Water contamination by inorganic and organic pollutants is one of the most contentious global environmental issues. However, conventional scavenging materials often exhibit poor selectivities and limited adsorption capabilities. By contrast, an ionic covalent organic framework (iCOF) with functionalized pores promises effective capture of harmful oxo-anions and carcinogenic dyes and can benefit their removal over a practical platform. We employ facile Schiff base condensation to devise a thermochemically robust guanidinium-based iCOF via the incisive amalgamation of anion exchange, hydrogen bonding, and electrostatic interaction sites. Building on such trifunctionality, the material demonstrates efficient sequestration of dichromate oxo-anions and Congo Red (CR) dye in water with rapid kinetics and superior scavenging capacity (Cr2O7 2–: 412 mg/g, CR: 316.3 mg/g) compared to other porous crystalline materials. Apart from the high selectivity in the presence of interfering anions/dyes, the adsorptive capacities remain unaltered (>90%) for five cycles with postrelease stability. In-depth analysis corroborates that the removal of oxo-anions is driven by the ion-exchange phenomena, while electrostatic, hydrogen bonding, and π–π stacking interactions play a role in dye adsorption, as also supported by density functional theory studies.
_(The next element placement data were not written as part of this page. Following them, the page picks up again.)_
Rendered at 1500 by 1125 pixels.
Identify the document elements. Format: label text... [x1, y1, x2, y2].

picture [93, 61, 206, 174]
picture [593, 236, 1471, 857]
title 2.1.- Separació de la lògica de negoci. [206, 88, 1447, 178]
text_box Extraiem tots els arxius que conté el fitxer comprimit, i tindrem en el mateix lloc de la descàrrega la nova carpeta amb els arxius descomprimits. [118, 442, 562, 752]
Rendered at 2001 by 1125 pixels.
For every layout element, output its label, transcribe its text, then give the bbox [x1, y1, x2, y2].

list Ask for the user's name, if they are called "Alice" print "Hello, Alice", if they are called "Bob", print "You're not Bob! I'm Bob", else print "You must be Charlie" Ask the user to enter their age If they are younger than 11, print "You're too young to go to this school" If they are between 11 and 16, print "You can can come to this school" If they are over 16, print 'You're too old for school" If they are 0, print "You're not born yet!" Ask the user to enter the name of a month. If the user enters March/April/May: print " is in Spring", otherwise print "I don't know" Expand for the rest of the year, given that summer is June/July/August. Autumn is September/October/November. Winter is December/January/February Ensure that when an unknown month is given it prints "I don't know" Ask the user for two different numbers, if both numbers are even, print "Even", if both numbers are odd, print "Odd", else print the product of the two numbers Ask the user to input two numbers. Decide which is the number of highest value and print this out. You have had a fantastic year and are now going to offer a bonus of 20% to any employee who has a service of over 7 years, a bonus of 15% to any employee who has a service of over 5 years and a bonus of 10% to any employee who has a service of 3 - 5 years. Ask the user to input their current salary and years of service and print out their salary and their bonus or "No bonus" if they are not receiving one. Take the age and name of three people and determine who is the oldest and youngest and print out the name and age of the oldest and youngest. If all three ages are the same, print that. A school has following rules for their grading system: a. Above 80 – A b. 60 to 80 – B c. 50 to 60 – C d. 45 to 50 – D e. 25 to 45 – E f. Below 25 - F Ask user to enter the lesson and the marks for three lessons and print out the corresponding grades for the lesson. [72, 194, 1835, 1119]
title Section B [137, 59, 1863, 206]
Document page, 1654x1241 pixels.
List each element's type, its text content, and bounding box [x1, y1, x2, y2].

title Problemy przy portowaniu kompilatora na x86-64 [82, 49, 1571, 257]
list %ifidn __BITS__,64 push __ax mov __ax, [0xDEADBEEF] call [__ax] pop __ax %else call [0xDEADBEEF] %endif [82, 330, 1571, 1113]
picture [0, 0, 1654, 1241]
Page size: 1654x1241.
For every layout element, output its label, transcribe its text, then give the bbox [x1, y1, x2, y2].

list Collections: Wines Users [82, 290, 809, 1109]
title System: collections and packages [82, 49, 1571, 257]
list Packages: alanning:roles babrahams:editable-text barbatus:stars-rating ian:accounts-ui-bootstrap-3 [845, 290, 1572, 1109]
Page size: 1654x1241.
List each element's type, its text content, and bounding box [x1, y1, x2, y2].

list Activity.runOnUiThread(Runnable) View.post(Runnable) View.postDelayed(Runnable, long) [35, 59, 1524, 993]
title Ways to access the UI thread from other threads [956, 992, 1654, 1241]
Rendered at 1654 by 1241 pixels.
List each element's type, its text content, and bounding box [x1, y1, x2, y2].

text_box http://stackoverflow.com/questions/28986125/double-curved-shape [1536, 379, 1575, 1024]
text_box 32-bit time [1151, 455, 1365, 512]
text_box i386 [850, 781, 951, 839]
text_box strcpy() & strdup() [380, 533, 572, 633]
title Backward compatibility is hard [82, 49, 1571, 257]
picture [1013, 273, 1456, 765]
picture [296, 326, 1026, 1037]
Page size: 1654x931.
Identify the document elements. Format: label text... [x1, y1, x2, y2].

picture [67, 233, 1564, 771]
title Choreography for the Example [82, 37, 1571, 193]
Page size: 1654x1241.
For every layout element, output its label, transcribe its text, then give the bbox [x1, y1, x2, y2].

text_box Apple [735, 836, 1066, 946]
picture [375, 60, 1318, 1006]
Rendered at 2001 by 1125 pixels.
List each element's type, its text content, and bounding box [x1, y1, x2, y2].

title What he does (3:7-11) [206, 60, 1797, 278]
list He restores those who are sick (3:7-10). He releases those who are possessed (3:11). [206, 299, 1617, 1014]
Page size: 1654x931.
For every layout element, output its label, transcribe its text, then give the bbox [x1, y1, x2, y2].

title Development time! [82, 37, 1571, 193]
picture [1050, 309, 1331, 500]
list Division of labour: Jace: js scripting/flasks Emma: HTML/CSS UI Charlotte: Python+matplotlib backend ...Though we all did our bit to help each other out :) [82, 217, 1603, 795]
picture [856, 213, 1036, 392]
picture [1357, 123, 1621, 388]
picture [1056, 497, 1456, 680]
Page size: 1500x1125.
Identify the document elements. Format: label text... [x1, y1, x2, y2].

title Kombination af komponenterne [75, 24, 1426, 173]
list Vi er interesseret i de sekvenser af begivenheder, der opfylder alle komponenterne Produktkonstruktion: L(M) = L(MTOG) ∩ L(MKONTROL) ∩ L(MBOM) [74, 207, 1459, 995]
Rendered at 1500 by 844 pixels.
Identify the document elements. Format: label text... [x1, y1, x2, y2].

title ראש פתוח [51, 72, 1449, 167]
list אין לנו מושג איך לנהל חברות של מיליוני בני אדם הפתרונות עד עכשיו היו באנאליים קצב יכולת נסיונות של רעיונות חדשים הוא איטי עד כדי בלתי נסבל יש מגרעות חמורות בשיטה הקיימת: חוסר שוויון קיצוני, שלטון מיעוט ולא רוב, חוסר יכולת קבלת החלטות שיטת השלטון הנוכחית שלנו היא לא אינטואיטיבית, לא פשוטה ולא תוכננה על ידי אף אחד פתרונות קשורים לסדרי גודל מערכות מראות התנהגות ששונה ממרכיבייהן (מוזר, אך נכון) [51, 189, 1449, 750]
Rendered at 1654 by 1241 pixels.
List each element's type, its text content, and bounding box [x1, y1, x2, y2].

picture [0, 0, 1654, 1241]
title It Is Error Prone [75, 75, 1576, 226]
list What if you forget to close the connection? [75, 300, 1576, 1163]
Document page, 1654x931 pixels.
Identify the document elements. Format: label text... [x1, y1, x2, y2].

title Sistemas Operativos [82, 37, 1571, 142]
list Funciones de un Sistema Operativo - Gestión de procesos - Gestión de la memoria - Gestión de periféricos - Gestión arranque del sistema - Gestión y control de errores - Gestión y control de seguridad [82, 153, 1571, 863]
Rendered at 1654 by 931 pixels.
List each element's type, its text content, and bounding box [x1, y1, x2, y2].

The real-time potential of iCOF for long-term water purification has been established via the fabrication of a polysulfone (PSF)-based mixed-matrix membrane. The iCOF@PSF ultrafiltration membrane exhibits high water permeance and rejection of both dichromate (87%) and CR (99.9%) with excellent recyclability. Notably, a high permeate flux of the iCOF@PSF membrane for dichromate (88.6 ± 1.8 L/m2 h bar) and CR dye (86.2 ± 1.5 L/m2 h bar) validate effective synergism between iCOF functionalities and the PSF matrix in sieving both the anionic pollutants and provide valuable insights into the development of porous charged materials for wastewater remediation over a practical platform.